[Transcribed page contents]
= Beginning of Section =

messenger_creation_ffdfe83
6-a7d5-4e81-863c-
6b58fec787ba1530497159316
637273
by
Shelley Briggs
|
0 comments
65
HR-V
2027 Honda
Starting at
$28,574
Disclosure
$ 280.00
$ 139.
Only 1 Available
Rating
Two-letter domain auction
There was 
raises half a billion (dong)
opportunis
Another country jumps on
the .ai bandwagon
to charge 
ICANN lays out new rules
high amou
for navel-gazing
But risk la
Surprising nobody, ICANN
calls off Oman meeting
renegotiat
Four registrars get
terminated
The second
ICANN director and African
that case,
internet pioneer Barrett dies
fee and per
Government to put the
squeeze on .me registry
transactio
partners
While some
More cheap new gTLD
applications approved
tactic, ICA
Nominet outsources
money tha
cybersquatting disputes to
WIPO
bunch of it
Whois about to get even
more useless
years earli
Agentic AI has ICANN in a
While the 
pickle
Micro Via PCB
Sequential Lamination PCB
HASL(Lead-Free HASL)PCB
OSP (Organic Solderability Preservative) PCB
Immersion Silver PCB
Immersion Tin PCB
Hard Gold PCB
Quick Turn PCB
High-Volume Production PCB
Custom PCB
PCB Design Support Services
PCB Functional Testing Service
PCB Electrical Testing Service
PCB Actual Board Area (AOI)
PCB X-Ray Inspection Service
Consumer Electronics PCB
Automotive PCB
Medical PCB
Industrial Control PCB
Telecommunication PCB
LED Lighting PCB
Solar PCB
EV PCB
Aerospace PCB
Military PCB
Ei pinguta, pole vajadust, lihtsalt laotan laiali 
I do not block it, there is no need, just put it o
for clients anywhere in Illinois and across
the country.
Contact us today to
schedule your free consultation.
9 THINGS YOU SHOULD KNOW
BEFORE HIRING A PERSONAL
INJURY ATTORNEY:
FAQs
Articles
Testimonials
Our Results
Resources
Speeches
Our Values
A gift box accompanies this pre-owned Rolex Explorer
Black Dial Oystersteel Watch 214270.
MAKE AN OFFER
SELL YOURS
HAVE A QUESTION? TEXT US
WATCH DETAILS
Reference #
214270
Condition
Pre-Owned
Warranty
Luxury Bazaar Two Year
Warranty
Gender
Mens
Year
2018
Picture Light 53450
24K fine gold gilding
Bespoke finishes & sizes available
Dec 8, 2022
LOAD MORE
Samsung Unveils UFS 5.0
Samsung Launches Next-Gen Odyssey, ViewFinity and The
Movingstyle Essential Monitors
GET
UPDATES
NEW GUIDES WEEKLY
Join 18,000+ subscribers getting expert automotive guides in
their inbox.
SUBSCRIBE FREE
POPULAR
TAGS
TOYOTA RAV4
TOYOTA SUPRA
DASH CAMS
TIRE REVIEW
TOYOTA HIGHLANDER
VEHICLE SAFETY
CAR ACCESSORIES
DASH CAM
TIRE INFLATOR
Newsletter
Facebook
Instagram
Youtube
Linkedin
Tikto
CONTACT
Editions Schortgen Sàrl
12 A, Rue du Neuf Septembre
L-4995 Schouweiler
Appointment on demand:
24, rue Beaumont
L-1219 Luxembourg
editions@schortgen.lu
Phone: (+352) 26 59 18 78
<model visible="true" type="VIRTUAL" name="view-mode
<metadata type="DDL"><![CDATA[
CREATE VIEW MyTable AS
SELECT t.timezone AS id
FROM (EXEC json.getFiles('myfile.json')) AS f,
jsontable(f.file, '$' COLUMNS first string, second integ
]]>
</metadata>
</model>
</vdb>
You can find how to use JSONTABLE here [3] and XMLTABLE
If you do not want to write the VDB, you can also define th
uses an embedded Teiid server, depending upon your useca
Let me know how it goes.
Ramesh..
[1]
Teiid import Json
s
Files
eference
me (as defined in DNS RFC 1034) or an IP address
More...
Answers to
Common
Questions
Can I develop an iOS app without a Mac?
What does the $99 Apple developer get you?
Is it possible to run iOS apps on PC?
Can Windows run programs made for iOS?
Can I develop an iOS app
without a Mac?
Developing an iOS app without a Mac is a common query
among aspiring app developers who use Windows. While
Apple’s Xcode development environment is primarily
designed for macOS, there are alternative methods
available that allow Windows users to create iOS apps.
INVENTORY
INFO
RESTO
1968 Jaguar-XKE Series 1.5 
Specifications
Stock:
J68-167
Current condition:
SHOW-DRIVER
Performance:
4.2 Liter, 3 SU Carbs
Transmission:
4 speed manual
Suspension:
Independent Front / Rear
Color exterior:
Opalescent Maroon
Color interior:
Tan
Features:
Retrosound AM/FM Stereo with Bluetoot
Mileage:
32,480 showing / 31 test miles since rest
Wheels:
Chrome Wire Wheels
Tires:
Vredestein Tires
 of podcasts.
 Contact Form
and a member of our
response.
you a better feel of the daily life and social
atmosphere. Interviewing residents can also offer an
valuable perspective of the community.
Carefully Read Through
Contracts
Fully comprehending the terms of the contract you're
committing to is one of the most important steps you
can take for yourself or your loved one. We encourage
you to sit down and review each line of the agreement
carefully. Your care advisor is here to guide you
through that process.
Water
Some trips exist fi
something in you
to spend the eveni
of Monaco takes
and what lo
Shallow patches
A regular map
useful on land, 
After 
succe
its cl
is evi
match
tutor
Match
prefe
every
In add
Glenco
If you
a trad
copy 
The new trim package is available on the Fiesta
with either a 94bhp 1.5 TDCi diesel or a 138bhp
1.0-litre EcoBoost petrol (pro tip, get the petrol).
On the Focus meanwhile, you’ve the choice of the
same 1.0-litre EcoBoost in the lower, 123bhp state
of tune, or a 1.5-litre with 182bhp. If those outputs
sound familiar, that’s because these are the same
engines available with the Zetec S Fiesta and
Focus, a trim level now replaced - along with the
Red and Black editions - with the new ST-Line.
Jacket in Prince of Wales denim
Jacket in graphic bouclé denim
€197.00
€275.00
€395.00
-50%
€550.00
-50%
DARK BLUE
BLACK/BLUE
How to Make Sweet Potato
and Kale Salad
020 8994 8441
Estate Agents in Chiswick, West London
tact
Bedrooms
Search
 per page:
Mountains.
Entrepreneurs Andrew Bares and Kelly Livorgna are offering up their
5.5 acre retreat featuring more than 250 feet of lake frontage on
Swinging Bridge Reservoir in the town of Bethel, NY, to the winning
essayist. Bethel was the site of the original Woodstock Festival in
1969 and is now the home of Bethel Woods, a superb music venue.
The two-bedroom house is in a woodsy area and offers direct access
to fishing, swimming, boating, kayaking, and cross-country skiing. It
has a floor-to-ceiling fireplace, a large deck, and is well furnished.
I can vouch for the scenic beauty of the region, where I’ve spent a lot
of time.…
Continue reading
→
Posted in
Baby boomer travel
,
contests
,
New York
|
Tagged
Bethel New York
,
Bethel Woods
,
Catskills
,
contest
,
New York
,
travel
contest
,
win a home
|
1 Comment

= End of Section =

▸ **PROBLEM TO WORK ON**
Return each line of the records above exactly as it reads.

▸ **ANSWER FOR THE TASK**
messenger_creation_ffdfe83
6-a7d5-4e81-863c-
6b58fec787ba1530497159316
637273
by
Shelley Briggs
|
0 comments
65
HR-V
2027 Honda
Starting at
$28,574
Disclosure
$ 280.00
$ 139.
Only 1 Available
Rating
Two-letter domain auction
There was 
raises half a billion (dong)
opportunis
Another country jumps on
the .ai bandwagon
to charge 
ICANN lays out new rules
high amou
for navel-gazing
But risk la
Surprising nobody, ICANN
calls off Oman meeting
renegotiat
Four registrars get
terminated
The second
ICANN director and African
that case,
internet pioneer Barrett dies
fee and per
Government to put the
squeeze on .me registry
transactio
partners
While some
More cheap new gTLD
applications approved
tactic, ICA
Nominet outsources
money tha
cybersquatting disputes to
WIPO
bunch of it
Whois about to get even
more useless
years earli
Agentic AI has ICANN in a
While the 
pickle
Micro Via PCB
Sequential Lamination PCB
HASL(Lead-Free HASL)PCB
OSP (Organic Solderability Preservative) PCB
Immersion Silver PCB
Immersion Tin PCB
Hard Gold PCB
Quick Turn PCB
High-Volume Production PCB
Custom PCB
PCB Design Support Services
PCB Functional Testing Service
PCB Electrical Testing Service
PCB Actual Board Area (AOI)
PCB X-Ray Inspection Service
Consumer Electronics PCB
Automotive PCB
Medical PCB
Industrial Control PCB
Telecommunication PCB
LED Lighting PCB
Solar PCB
EV PCB
Aerospace PCB
Military PCB
Ei pinguta, pole vajadust, lihtsalt laotan laiali 
I do not block it, there is no need, just put it o
for clients anywhere in Illinois and across
the country.
Contact us today to
schedule your free consultation.
9 THINGS YOU SHOULD KNOW
BEFORE HIRING A PERSONAL
INJURY ATTORNEY:
FAQs
Articles
Testimonials
Our Results
Resources
Speeches
Our Values
A gift box accompanies this pre-owned Rolex Explorer
Black Dial Oystersteel Watch 214270.
MAKE AN OFFER
SELL YOURS
HAVE A QUESTION? TEXT US
WATCH DETAILS
Reference #
214270
Condition
Pre-Owned
Warranty
Luxury Bazaar Two Year
Warranty
Gender
Mens
Year
2018
Picture Light 53450
24K fine gold gilding
Bespoke finishes & sizes available
Dec 8, 2022
LOAD MORE
Samsung Unveils UFS 5.0
Samsung Launches Next-Gen Odyssey, ViewFinity and The
Movingstyle Essential Monitors
GET
UPDATES
NEW GUIDES WEEKLY
Join 18,000+ subscribers getting expert automotive guides in
their inbox.
SUBSCRIBE FREE
POPULAR
TAGS
TOYOTA RAV4
TOYOTA SUPRA
DASH CAMS
TIRE REVIEW
TOYOTA HIGHLANDER
VEHICLE SAFETY
CAR ACCESSORIES
DASH CAM
TIRE INFLATOR
Newsletter
Facebook
Instagram
Youtube
Linkedin
Tikto
CONTACT
Editions Schortgen Sàrl
12 A, Rue du Neuf Septembre
L-4995 Schouweiler
Appointment on demand:
24, rue Beaumont
L-1219 Luxembourg
editions@schortgen.lu
Phone: (+352) 26 59 18 78
<model visible="true" type="VIRTUAL" name="view-mode
<metadata type="DDL"><![CDATA[
CREATE VIEW MyTable AS
SELECT t.timezone AS id
FROM (EXEC json.getFiles('myfile.json')) AS f,
jsontable(f.file, '$' COLUMNS first string, second integ
]]>
</metadata>
</model>
</vdb>
You can find how to use JSONTABLE here [3] and XMLTABLE
If you do not want to write the VDB, you can also define th
uses an embedded Teiid server, depending upon your useca
Let me know how it goes.
Ramesh..
[1]
Teiid import Json
s
Files
eference
me (as defined in DNS RFC 1034) or an IP address
More...
Answers to
Common
Questions
Can I develop an iOS app without a Mac?
What does the $99 Apple developer get you?
Is it possible to run iOS apps on PC?
Can Windows run programs made for iOS?
Can I develop an iOS app
without a Mac?
Developing an iOS app without a Mac is a common query
among aspiring app developers who use Windows. While
Apple’s Xcode development environment is primarily
designed for macOS, there are alternative methods
available that allow Windows users to create iOS apps.
INVENTORY
INFO
RESTO
1968 Jaguar-XKE Series 1.5 
Specifications
Stock:
J68-167
Current condition:
SHOW-DRIVER
Performance:
4.2 Liter, 3 SU Carbs
Transmission:
4 speed manual
Suspension:
Independent Front / Rear
Color exterior:
Opalescent Maroon
Color interior:
Tan
Features:
Retrosound AM/FM Stereo with Bluetoot
Mileage:
32,480 showing / 31 test miles since rest
Wheels:
Chrome Wire Wheels
Tires:
Vredestein Tires
 of podcasts.
 Contact Form
and a member of our
response.
you a better feel of the daily life and social
atmosphere. Interviewing residents can also offer an
valuable perspective of the community.
Carefully Read Through
Contracts
Fully comprehending the terms of the contract you're
committing to is one of the most important steps you
can take for yourself or your loved one. We encourage
you to sit down and review each line of the agreement
carefully. Your care advisor is here to guide you
through that process.
Water
Some trips exist fi
something in you
to spend the eveni
of Monaco takes
and what lo
Shallow patches
A regular map
useful on land, 
After 
succe
its cl
is evi
match
tutor
Match
prefe
every
In add
Glenco
If you
a trad
copy 
The new trim package is available on the Fiesta
with either a 94bhp 1.5 TDCi diesel or a 138bhp
1.0-litre EcoBoost petrol (pro tip, get the petrol).
On the Focus meanwhile, you’ve the choice of the
same 1.0-litre EcoBoost in the lower, 123bhp state
of tune, or a 1.5-litre with 182bhp. If those outputs
sound familiar, that’s because these are the same
engines available with the Zetec S Fiesta and
Focus, a trim level now replaced - along with the
Red and Black editions - with the new ST-Line.
Jacket in Prince of Wales denim
Jacket in graphic bouclé denim
€197.00
€275.00
€395.00
-50%
€550.00
-50%
DARK BLUE
BLACK/BLUE
How to Make Sweet Potato
and Kale Salad
020 8994 8441
Estate Agents in Chiswick, West London
tact
Bedrooms
Search
 per page:
Mountains.
Entrepreneurs Andrew Bares and Kelly Livorgna are offering up their
5.5 acre retreat featuring more than 250 feet of lake frontage on
Swinging Bridge Reservoir in the town of Bethel, NY, to the winning
essayist. Bethel was the site of the original Woodstock Festival in
1969 and is now the home of Bethel Woods, a superb music venue.
The two-bedroom house is in a woodsy area and offers direct access
to fishing, swimming, boating, kayaking, and cross-country skiing. It
has a floor-to-ceiling fireplace, a large deck, and is well furnished.
I can vouch for the scenic beauty of the region, where I’ve spent a lot
of time.…
Continue reading
→
Posted in
Baby boomer travel
,
contests
,
New York
|
Tagged
Bethel New York
,
Bethel Woods
,
Catskills
,
contest
,
New York
,
travel
contest
,
win a home
|
1 Comment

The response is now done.